**WORKING DATA:**
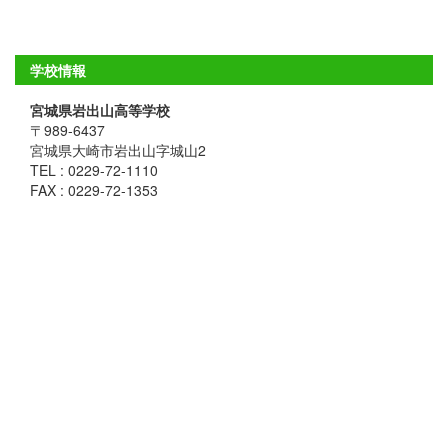
学校情報
宮城県岩出山高等学校
〒989-6437
宮城県大崎市岩出山字城山2
TEL : 0229-72-1110
FAX : 0229-72-1353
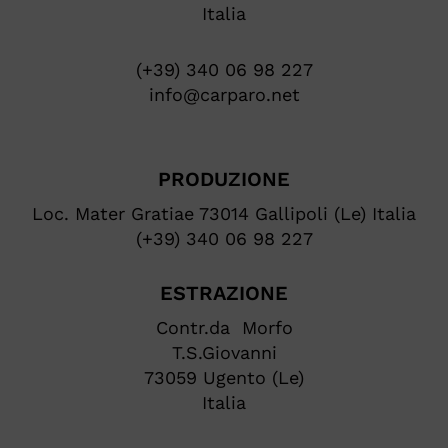
Italia
(+39) 340 06 98 227
info@carparo.net
PRODUZIONE
Loc. Mater Gratiae 73014 Gallipoli (Le) Italia
(+39) 340 06 98 227
ESTRAZIONE
Contr.da Morfo
T.S.Giovanni
73059 Ugento (Le)
Italia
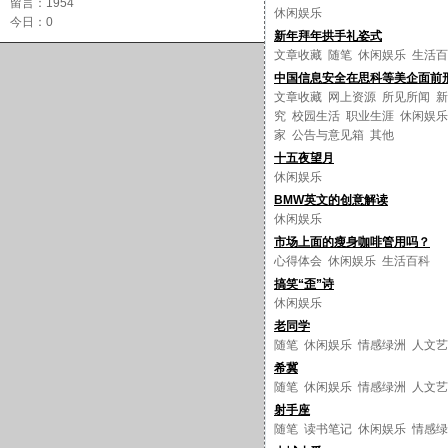
留言：1954
休闲娱乐
今日：0
新年拜年拱手礼姿式
文章收藏
随笔
休闲娱乐
生活百
中国信息安全在思科等美企面前
文章收藏
网上资源
所见所闻
新
究
校园生活
职业生涯
休闲娱乐
家
公告与意见箱
其他
十五夜望月
休闲娱乐
BMW英文的创意解读
休闲娱乐
市场上面的瘦身咖啡管用吗？
心得体会
休闲娱乐
生活百科
搞笑“歪”诗
休闲娱乐
老同学
随笔
休闲娱乐
情感绿洲
人文艺
希冀
随笔
休闲娱乐
情感绿洲
人文艺
射手座
随笔
读书笔记
休闲娱乐
情感绿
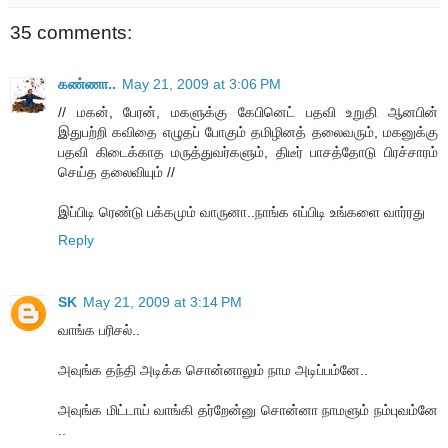
35 comments:
கண்ணா..
May 21, 2009 at 3:06 PM
// மகன், பேரன், மகளுக்கு கேபினெட் பதவி உறுதி ஆனபின்
இதுபற்றி கவிதை எழுதப் போகும் தமிழினத் தலைவரும், மகனுக்கு
பதவி கிடைக்காத மருத்துவர்களும், திடீர் பாசத்தோடு பிரச்சாரம்
செய்த தலைவியும் //
இப்பிடி ரெண்டு பக்கமும் வாருனா..நாங்க எப்பிடி உங்களை வார்ரது
Reply
SK
May 21, 2009 at 3:14 PM
வாங்க பரிசல்..
அவுங்க தந்தி அடிக்க சொன்னாலும் நாம அடிப்பம்னே..
அவுங்க மிட்டாய் வாங்கி தர்றேன்னு சொன்னா நாமளும் நம்புவம்னே
..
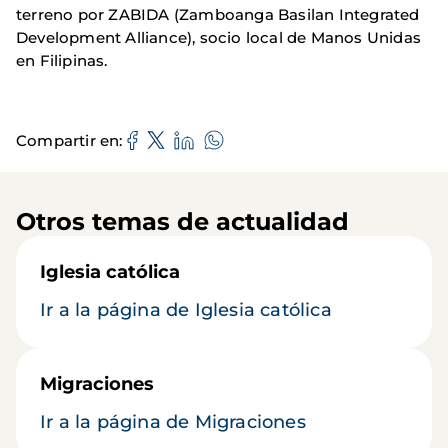
terreno por ZABIDA (Zamboanga Basilan Integrated
Development Alliance), socio local de Manos Unidas
en Filipinas.
Compartir en
Otros temas de actualidad
Iglesia católica
Ir a la página de Iglesia católica
Migraciones
Ir a la página de Migraciones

**WHAT TO DO:**
Word-for-word copy, no pictures: write out the entries above in full.

**SOLUTION TO THIS TASK:**
学校情報
宮城県岩出山高等学校
〒989-6437
宮城県大崎市岩出山字城山2
TEL : 0229-72-1110
FAX : 0229-72-1353
Italia
(+39) 340 06 98 227
info@carparo.net
PRODUZIONE
Loc. Mater Gratiae 73014 Gallipoli (Le) Italia
(+39) 340 06 98 227
ESTRAZIONE
Contr.da Morfo
T.S.Giovanni
73059 Ugento (Le)
Italia
留言：1954
休闲娱乐
今日：0
新年拜年拱手礼姿式
文章收藏
随笔
休闲娱乐
生活百
中国信息安全在思科等美企面前
文章收藏
网上资源
所见所闻
新
究
校园生活
职业生涯
休闲娱乐
家
公告与意见箱
其他
十五夜望月
休闲娱乐
BMW英文的创意解读
休闲娱乐
市场上面的瘦身咖啡管用吗？
心得体会
休闲娱乐
生活百科
搞笑“歪”诗
休闲娱乐
老同学
随笔
休闲娱乐
情感绿洲
人文艺
希冀
随笔
休闲娱乐
情感绿洲
人文艺
射手座
随笔
读书笔记
休闲娱乐
情感绿
35 comments:
கண்ணா..
May 21, 2009 at 3:06 PM
// மகன், பேரன், மகளுக்கு கேபினெட் பதவி உறுதி ஆனபின்
இதுபற்றி கவிதை எழுதப் போகும் தமிழினத் தலைவரும், மகனுக்கு
பதவி கிடைக்காத மருத்துவர்களும், திடீர் பாசத்தோடு பிரச்சாரம்
செய்த தலைவியும் //
இப்பிடி ரெண்டு பக்கமும் வாருனா..நாங்க எப்பிடி உங்களை வார்ரது
Reply
SK
May 21, 2009 at 3:14 PM
வாங்க பரிசல்..
அவுங்க தந்தி அடிக்க சொன்னாலும் நாம அடிப்பம்னே..
அவுங்க மிட்டாய் வாங்கி தர்றேன்னு சொன்னா நாமளும் நம்புவம்னே
..
terreno por ZABIDA (Zamboanga Basilan Integrated
Development Alliance), socio local de Manos Unidas
en Filipinas.
Compartir en
Otros temas de actualidad
Iglesia católica
Ir a la página de Iglesia católica
Migraciones
Ir a la página de Migraciones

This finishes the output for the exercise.